İstanbul Büyükşehir Belediye Başkanı Ekrem İmamoğlu’nun tatil tercihleri, Türkiye’de tatilin insan hakkı olarak kabul edilmesi gerektiğini bir kez daha gündeme getirdi. Siyaset sahnesinde yaşanan son gelişmeler, tatilin nasıl bir seçim malzemesi haline geldiğini ve bu durumun Türkiye turizmine olan etkilerini ortaya koydu.
Başkan İmamoğlu, kendisine yöneltilen doğal afet zamanlarında görev başında olmaması eleştirilerine, geçmiş dönem belediye başkanları ve hatta Cumhurbaşkanının kendisinden çok daha fazla tatil yaptığına dikkat çekerek yanıt verdi. İmamoğlu, “Benden önceki belediye başkanlarında en az izin alan benim, 3 katım izin almış. Sayın Cumhurbaşkanı belediye başkanıyken neredeyse benim 4 katım tatil yapmış” şeklindeki ifadeleriyle, tatil hakkının önemine vurgu yaptı.
Cumhur İttifakı İBB adayı Murat Kurum’un eleştirilerine maruz kalan İmamoğlu, yapılan 10,2 milyar TL değerindeki yatırımlarla İstanbul’daki sel ve su baskını sorunlarını çözdüklerini belirtti.

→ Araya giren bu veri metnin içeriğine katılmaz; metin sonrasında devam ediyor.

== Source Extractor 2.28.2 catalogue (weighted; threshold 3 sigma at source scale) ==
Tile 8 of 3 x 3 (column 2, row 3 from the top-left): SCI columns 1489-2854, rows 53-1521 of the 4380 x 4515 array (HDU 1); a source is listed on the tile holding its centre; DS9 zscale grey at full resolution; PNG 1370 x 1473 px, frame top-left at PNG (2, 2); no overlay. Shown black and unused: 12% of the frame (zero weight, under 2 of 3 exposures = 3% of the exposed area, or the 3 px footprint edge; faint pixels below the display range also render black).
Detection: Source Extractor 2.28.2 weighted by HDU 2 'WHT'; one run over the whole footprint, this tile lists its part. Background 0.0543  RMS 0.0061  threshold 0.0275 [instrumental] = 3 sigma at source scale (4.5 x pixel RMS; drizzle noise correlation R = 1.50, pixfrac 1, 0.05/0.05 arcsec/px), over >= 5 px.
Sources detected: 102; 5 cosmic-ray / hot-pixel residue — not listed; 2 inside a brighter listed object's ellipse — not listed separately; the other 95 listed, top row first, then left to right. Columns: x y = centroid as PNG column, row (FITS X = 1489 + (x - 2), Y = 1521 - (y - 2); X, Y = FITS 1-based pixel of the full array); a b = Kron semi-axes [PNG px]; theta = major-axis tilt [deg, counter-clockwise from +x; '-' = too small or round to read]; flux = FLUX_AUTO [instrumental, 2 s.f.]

Başkan, “3 yılda 107 noktada yatırım yaparak sel ve su baskını sorununu çözdük. İstanbul’da artık denizle kara birleşmiyor” diyerek, eleştirilere iş ve başarılarıyla yanıt verdi.
İmamoğlu, tatil eleştirilerine karşı da “3 senede 20 gün izin yaparak, afet bölgesine giderek şov yapmanın işi olmadığını” söyleyerek, tatilin bir insan hakkı olduğunu ve bu hakkın siyasi malzeme olarak kullanılmaması gerektiğini savundu.
Tatil Hakkı Tartışması: Bireysel Tercihin Ötesinde Bir Toplumsal İhtiyaç
Bu tartışmalar, tatil hakkının sadece bireysel bir tercih değil, aynı zamanda toplumsal bir ihtiyaç olduğunu gösteriyor. İmamoğlu’nun tatil savunması, tatilin siyasi bir malzeme olarak kullanılmasının ötesinde, her bireyin dinlenme ve kendini yenileme hakkına sahip olduğunu hatırlatıyor. Bu durum, tatilin sadece lüks veya ayrıcalık olmadığını, temel bir insan hakkı olduğunu vurguluyor.